“So,” Cy had said to him that morning, standing in the doorway (taking up the doorway) of his bedroom. “Rent?”
Kaden woke up, bleariness smeared over a layer of gritty anxiety. He hadn’t been able to sleep peacefully in Cy’s room (always forbidden, since he learned how to walk forbidden) since he moved into it, constantly waiting for Cy to come in and violently kick him out. “What?” he asked, his ears quite far behind his brain, which was shouting out! Up! Go! Run! and getting confused that Cy was just standing there and not coming at him.
“I said your rent’s due today, bitch. I want it by tonight.”
“I – but – I gave you an iPhone, and all that money – that was enough for rent for weeks -”
“That was bond. Rent’s due tonight. Something shiny, yeah?” Cy grinned at him in a way that made Kaden nauseated, and shouted over his shoulder as he walked off down the hall. “And the bathroom’s filthy! Someone absolutely destroyed the toilet! Hah!”
It was still better than leaving, Kaden told himself. He’d probably have to scrub shit off a toilet in some foster home too, and he had told Cy he’d pull his own weight when it came to money. And Aphrodite had promised him another phone, opened up her house to him whenever he wanted, her house full of expensive, beautiful things…
Kaden got dressed, trying to think rationally even though fear and apprehension and guilt did their best to unravel any clarity he managed. He couldn’t just walk into Aphrodite’s house and steal something straight away, that just felt dumb. She had to be more of a long game, slide something into his pocket on the third or forth visit, or drop a few careful hints that he wanted something else she might buy him and not think twice about. Not another phone, but something…

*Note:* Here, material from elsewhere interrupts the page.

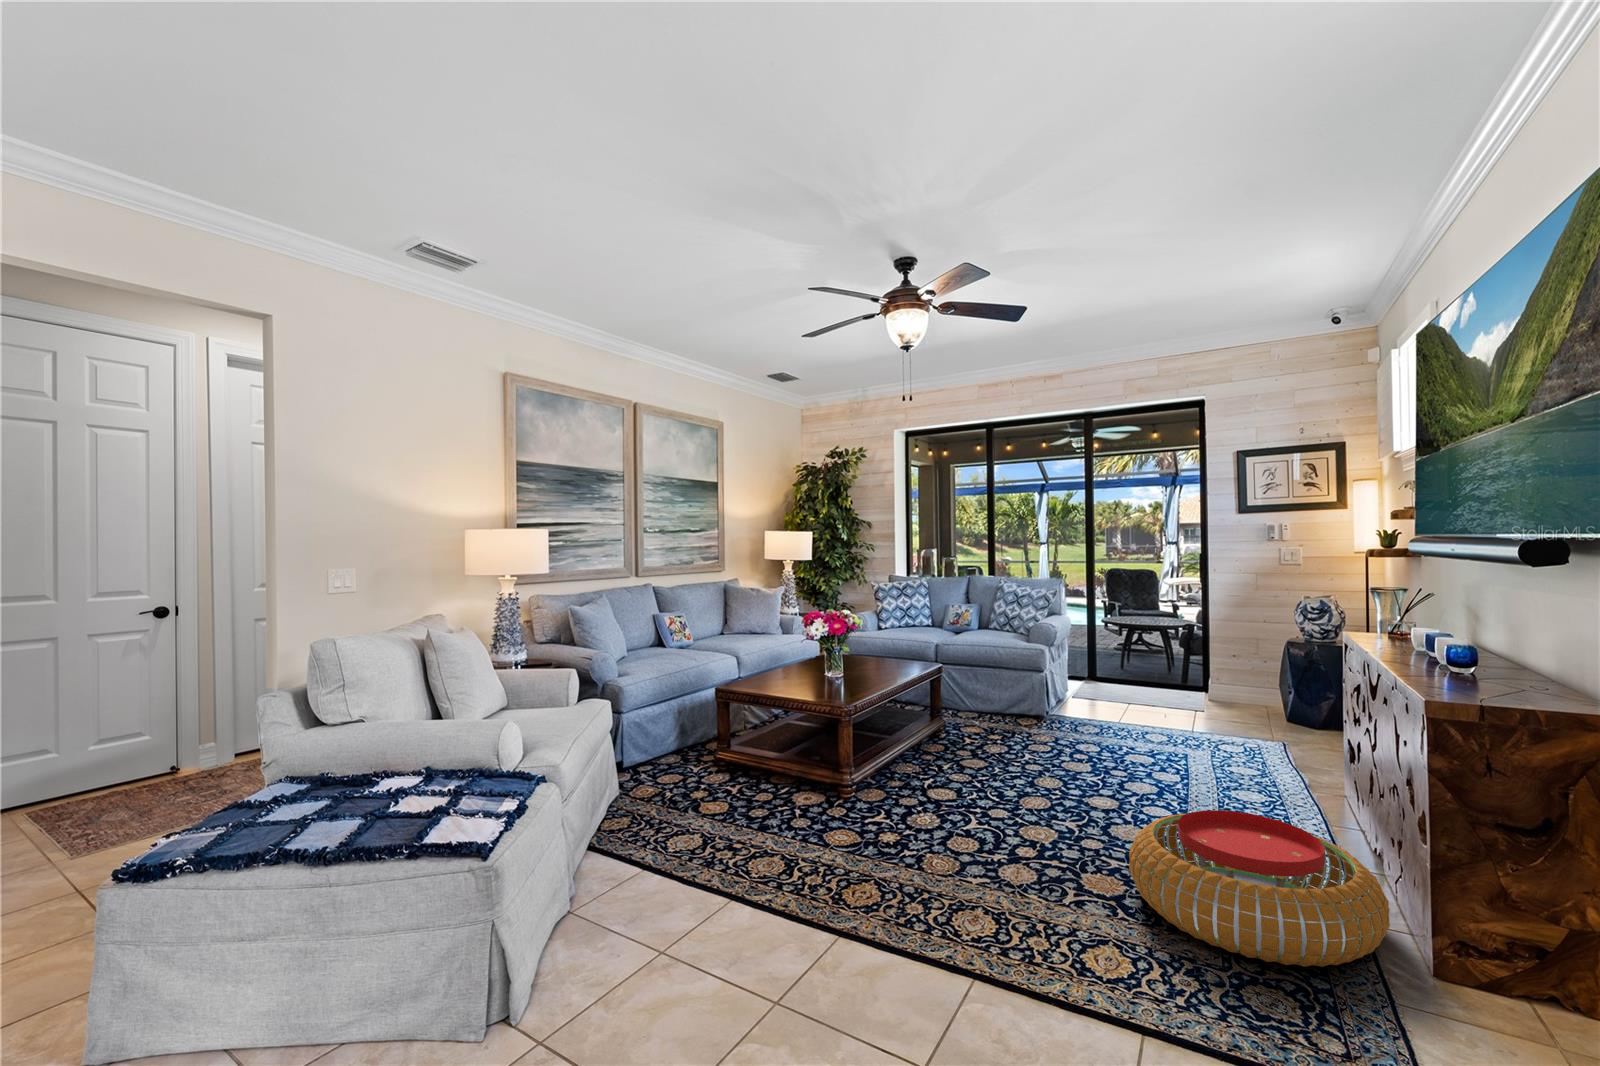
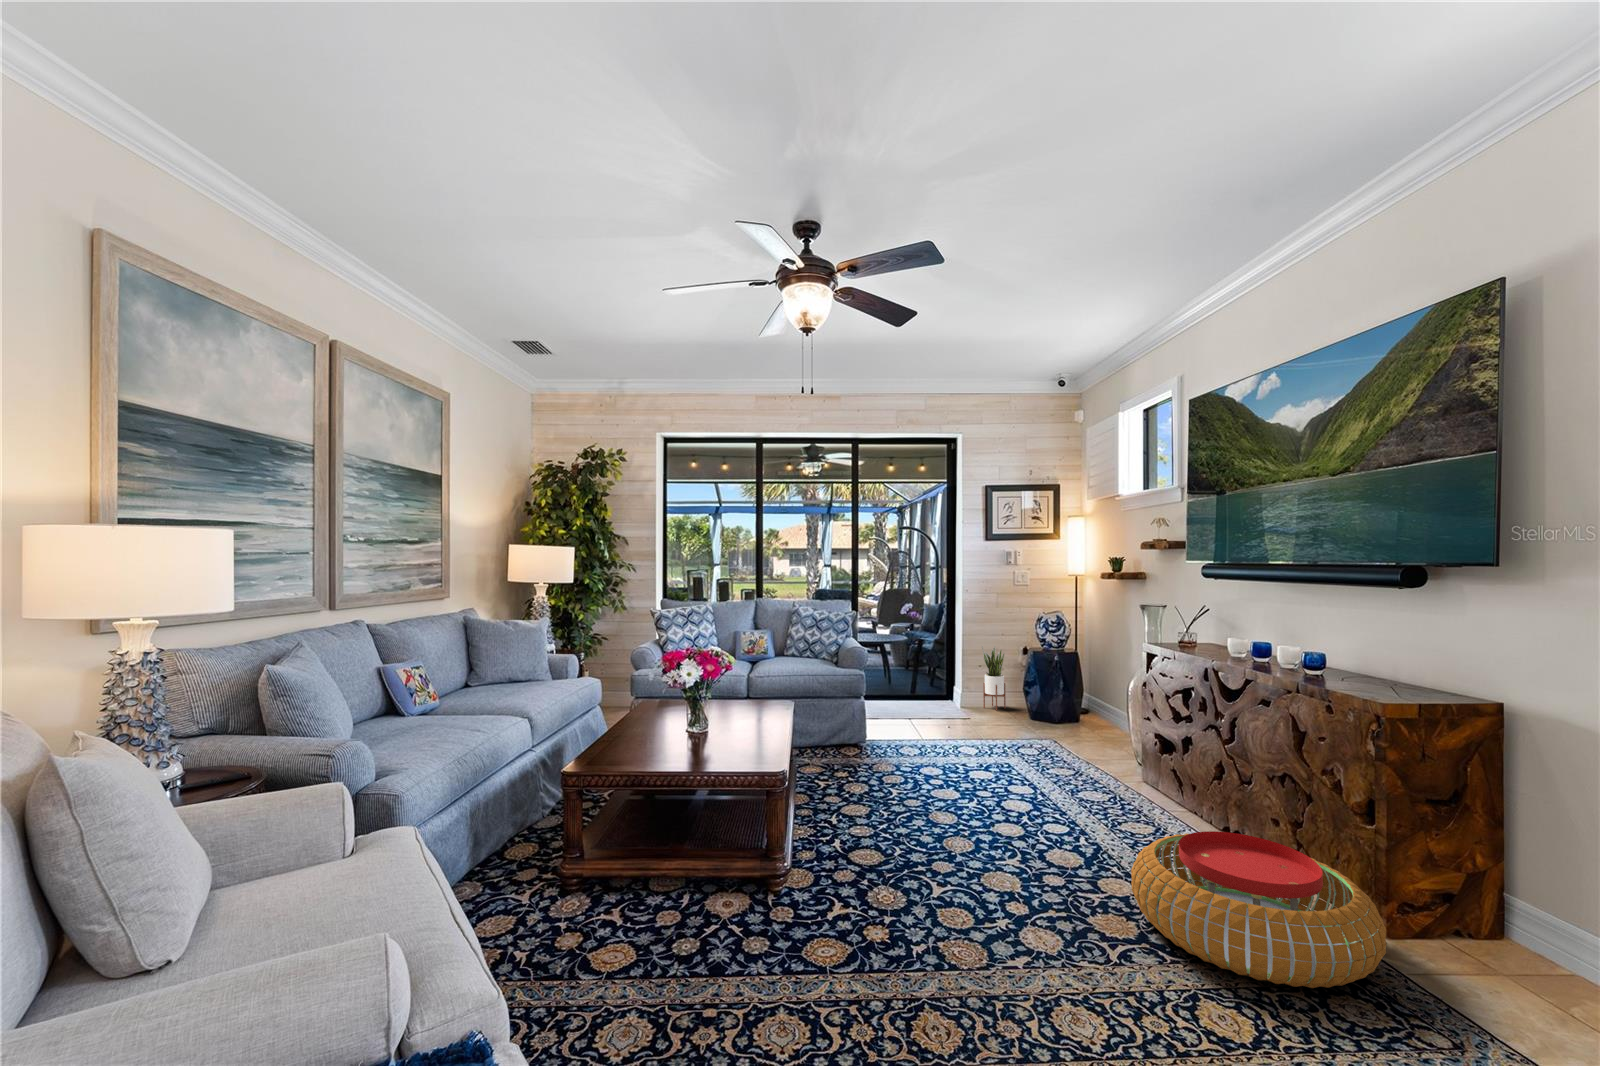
potted plant: none [1225,632,1260,706] -> present [982,645,1006,711]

He had to ignore his guilt about it all. Yeah, she was incredible, beautiful, and he thought maybe he was falling in love with her, but he had to do what he had to do or Cy would kick him out.
Aphrodite wasn’t an option for tonight, though. So Kaden took himself into Manhattan, hair clean, face scrubbed, dressed in the clothes Marcie had bought him the first time they’d met. Tidy, expensive, non-distinct. He walked into Bloomingdales and poked around for a bit, found a very cute younger shop assistant looking bored at one of the makeup counters and got her chatting, got her to hold his phone and film him doing a I can’t talk right now, I’m doing hot girl shit challenge and walked out of there with a stick of By Terry mascara that they were charging almost fifty bucks for. He figured there were a couple of girls at school he could sell it to, By Terry was good shit.

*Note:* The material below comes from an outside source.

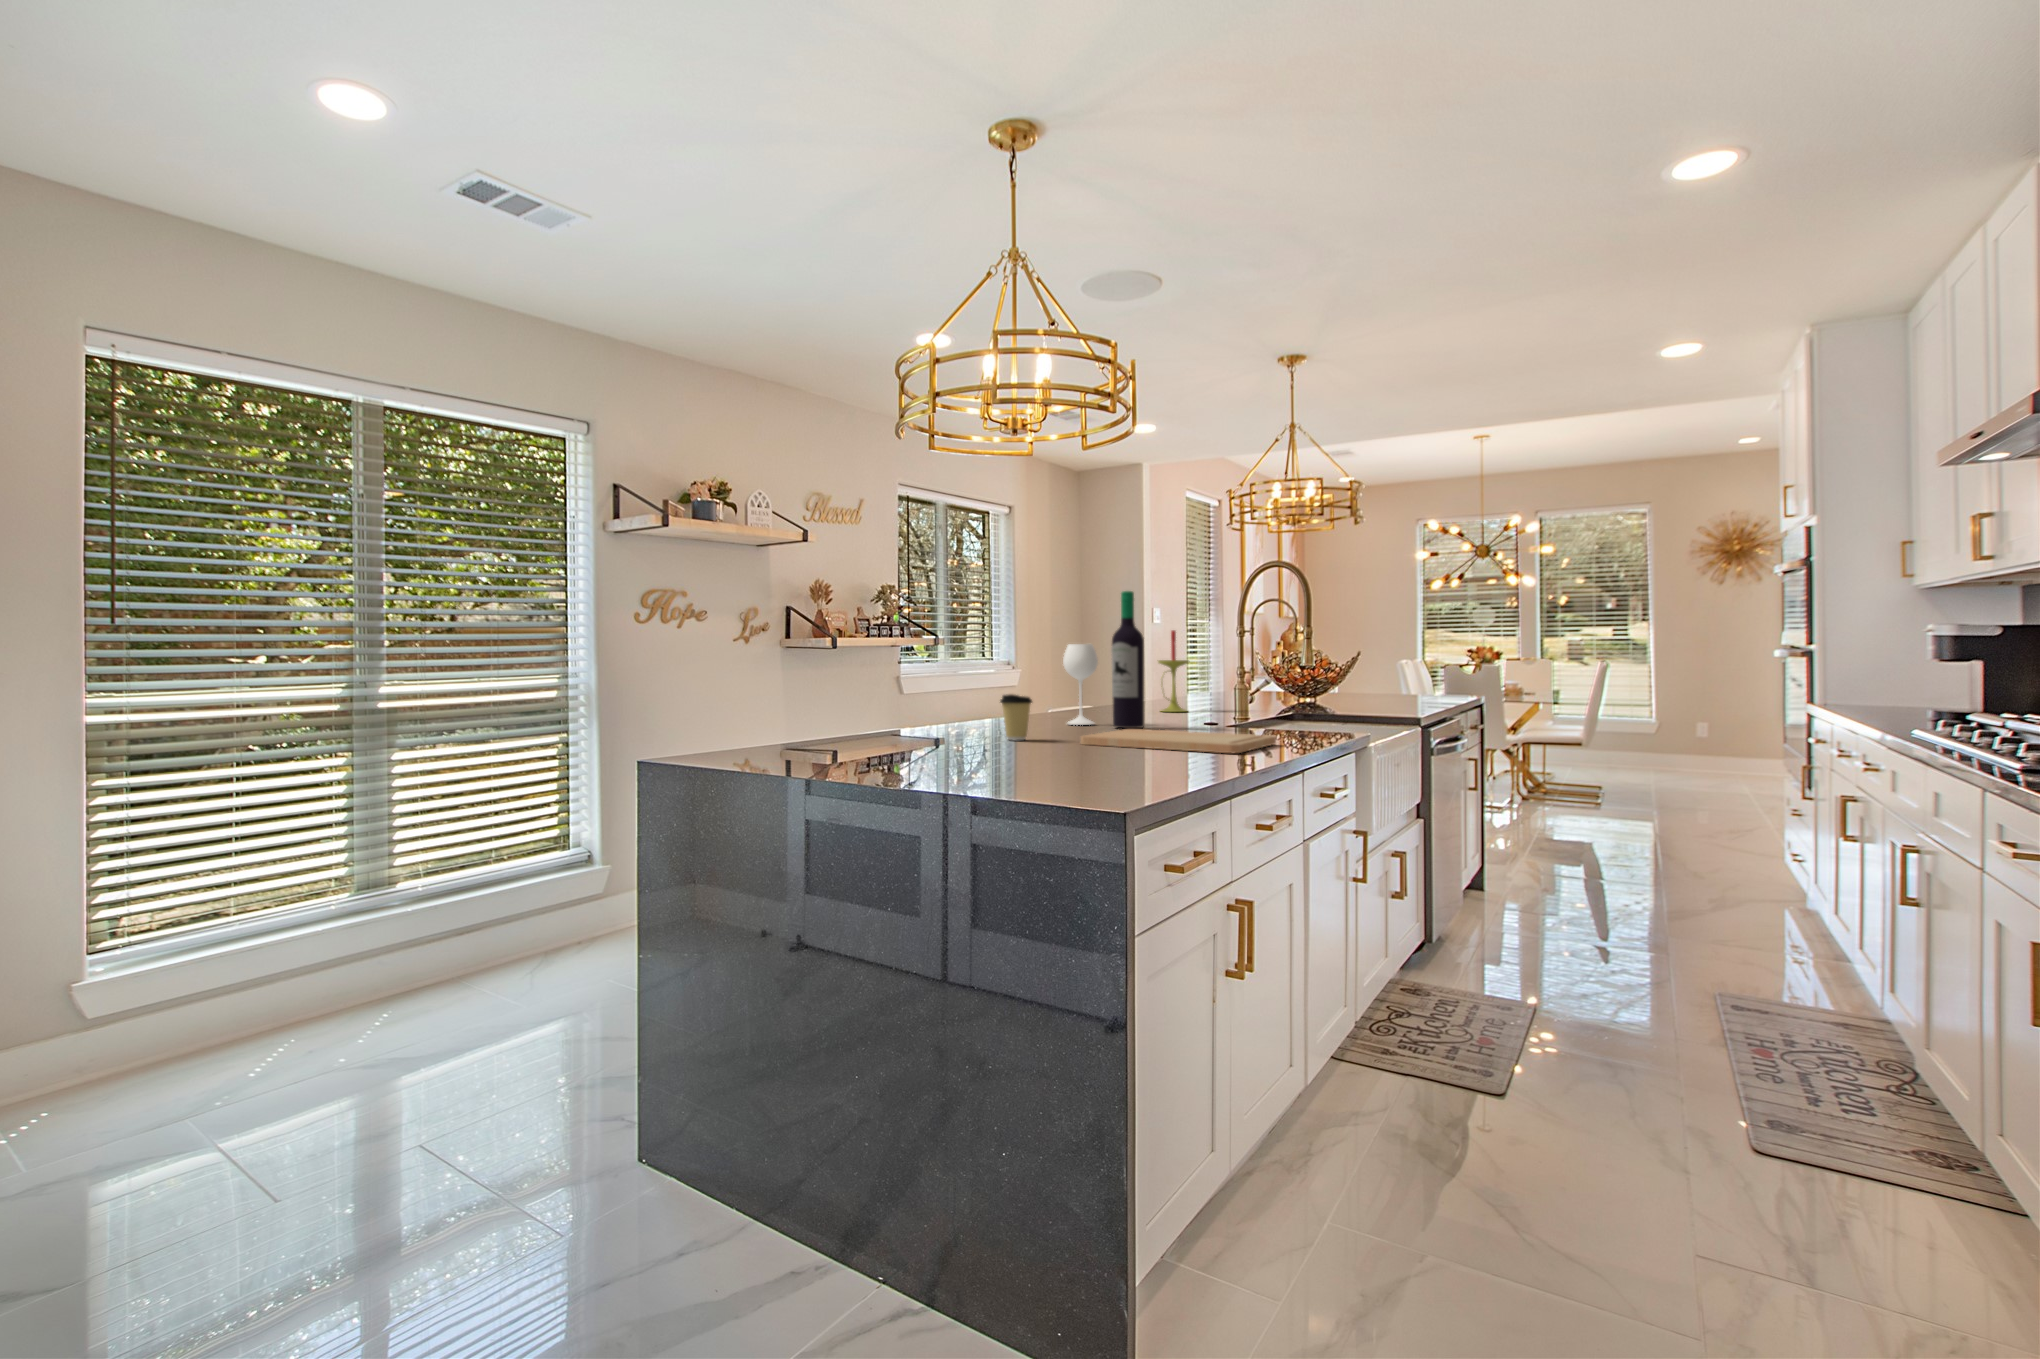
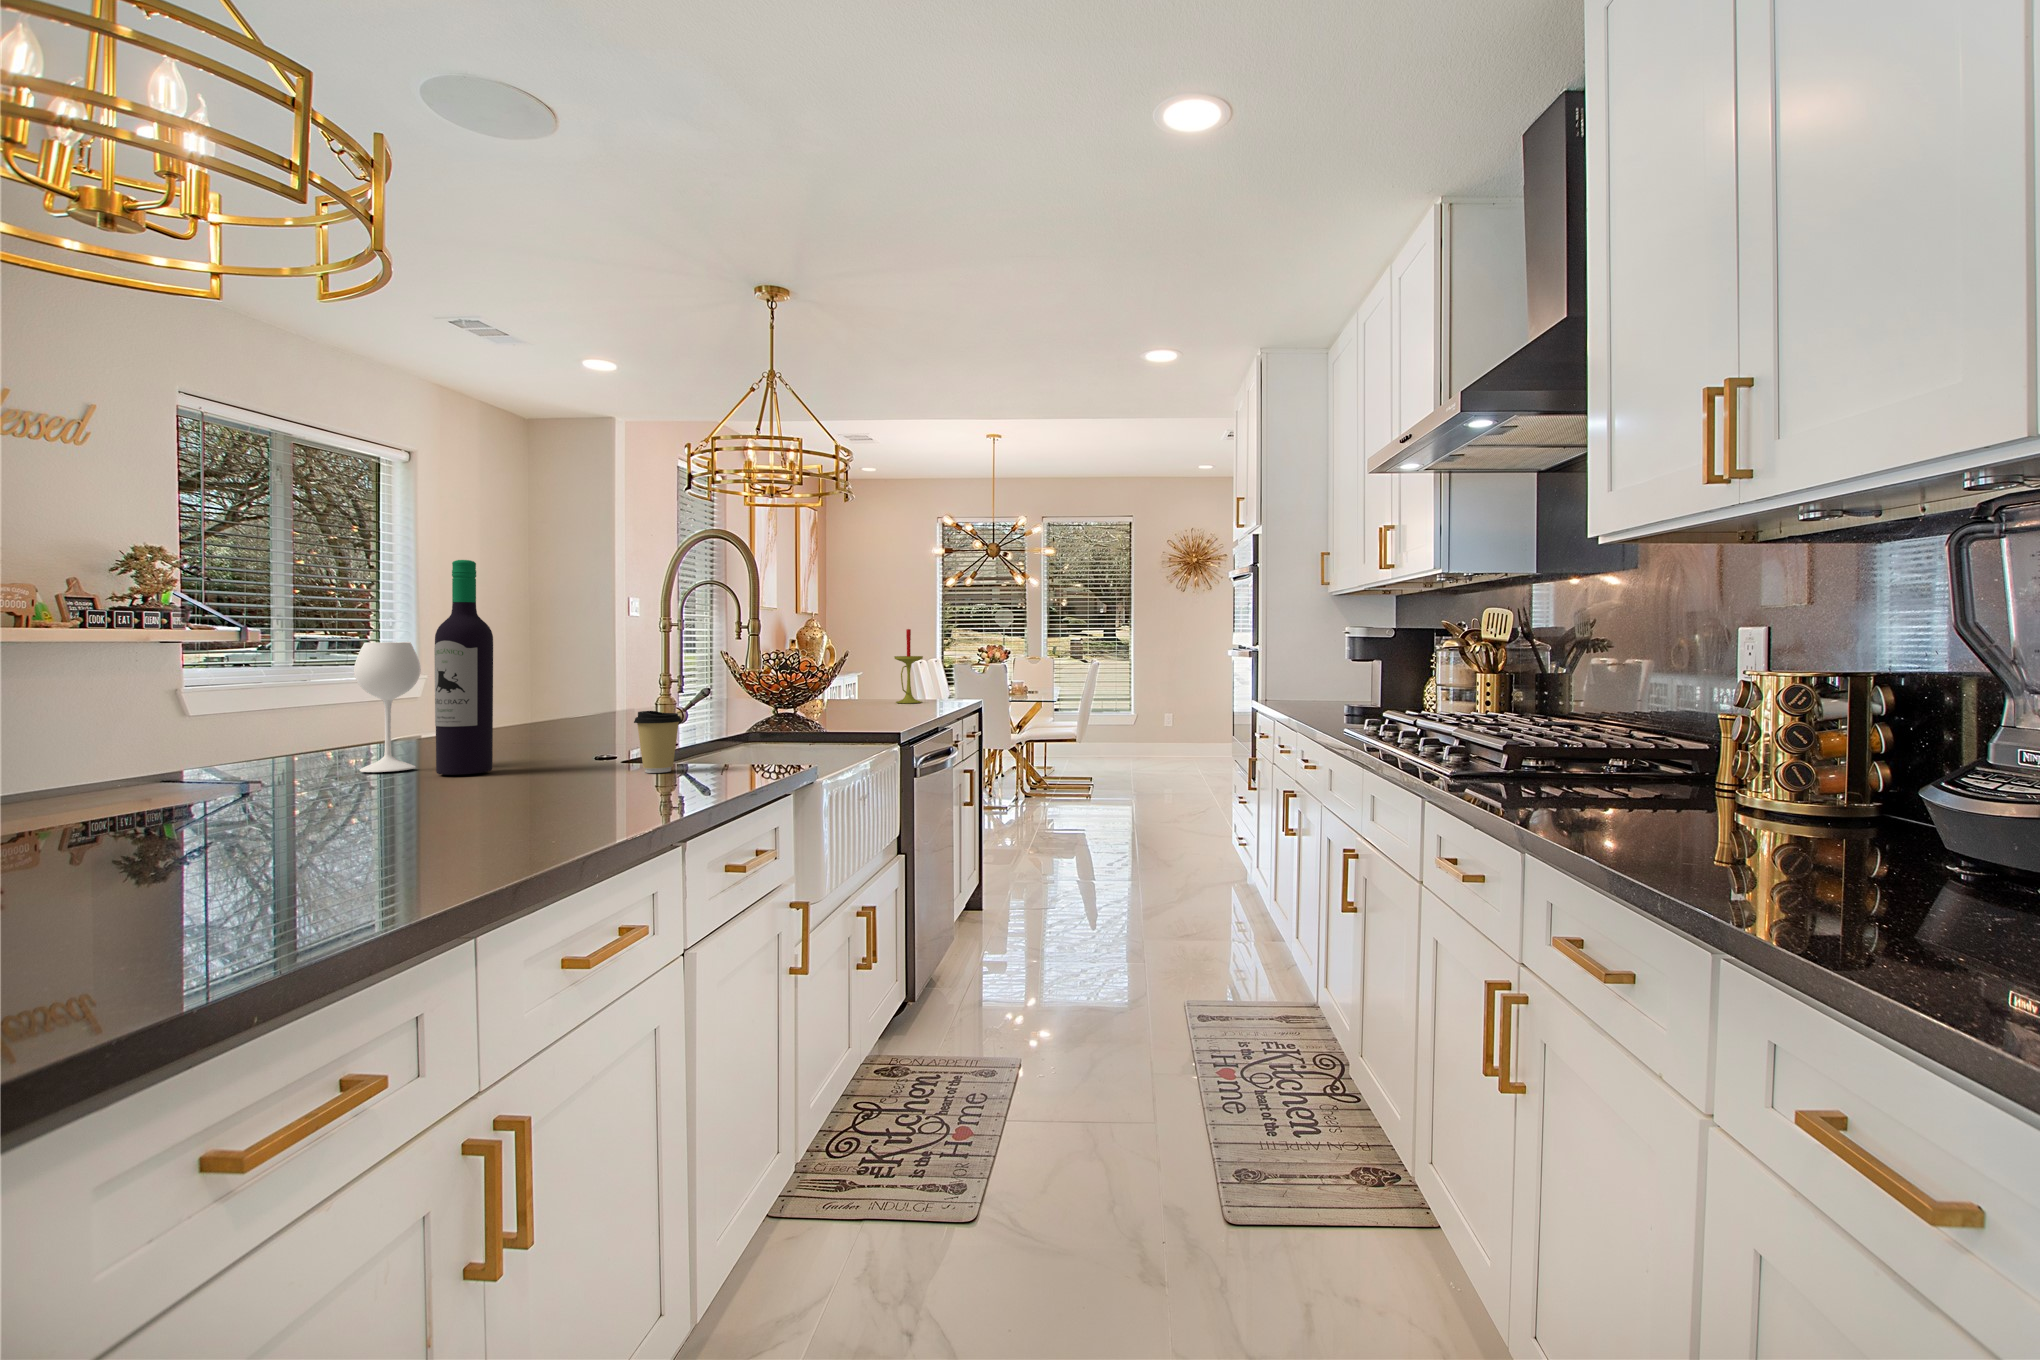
candle: present [1158,630,1190,712] -> present [894,629,923,703]
coffee cup: present [1000,694,1032,741] -> present [634,711,682,773]
cutting board: present [1081,729,1276,753] -> none [310,780,670,823]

He didn’t post the video, obviously. Deleted it from his phone even though it was funny. Then moved on to see what else he could get. The mascara had just been practice, really, a test of himself to make sure he could still summon the charm and the confidence to get away with it.
He wandered up to a different floor, picked up some cheap earphones and a spare phone charger and a Michael Kors watch. The watch stayed in his left hand, hidden below the counter, the charger and earphones in his right as he passed them to the shop assistant and paid, sharing stories about the snowstorm and making her laugh. He waited till he’d stepped into a bathroom stall to take a proper look at it.
The mascara had been almost $50, but they were trying to sell the watch for almost $600. Well fuck! That’d do for Cy’s something shiny.
But then again… maybe it was too shiny. If he gave Cy a watch this expensive, Cy was gonna demand something equally pricey (or moreso) next time (next week? Next month? Whenever the hell Cy felt like it?) Kaden frowned to himself as he peeled any labels he could see, ripped the packaging up into little pieces and flushed them before stashing the watch in the innermost pocket of his bag. The slim mascara tube went into his sock. The plastic parts of the packaging he crumbled up and dumped in the bathroom bin under a pile of used paper towels.
Then he started scoping the store for something more appropriate. Something worth a hundred? A hundred seemed reasonable, and more-or-less maintainable. Plus the $30 odd in cash he could get from the mascara. Then later he could pawn the watch and that was five or six weeks of rent and that’d give him enough time to try his luck with Aphrodite.
Yeah, yeah, he could do this. Kaden grinned at himself as he passed a mirror. No one ever said the Murphys weren’t cocky bastards.
Still, all the humility in the world might not have helped him realise he was being watched. Several times over.
One pair of eyes had been on him from the start. Vincent followed him through the aisles (literally – he passed through the aisles) as he fulfilled his duties to the goddess who had promised him beer, and had made good on that promise several times over.
One pair had been watching him since he palmed the mascara.
One pair only noticed right at the last, experienced eyes who’d seen a shoplifter or three in his time, could recognise the body language for its antithesis of suspicious, and saw the last flick of a hand slipping into a pocket as Kaden walked past a stand of sunglasses craning his neck like he was looking for someone he’d lost.
The security guard stepped just as casually into the aisle in front of him. “Excuse me,” he said, as Kaden stopped dead in front of him. “Can you show me what you’ve got in your pockets?”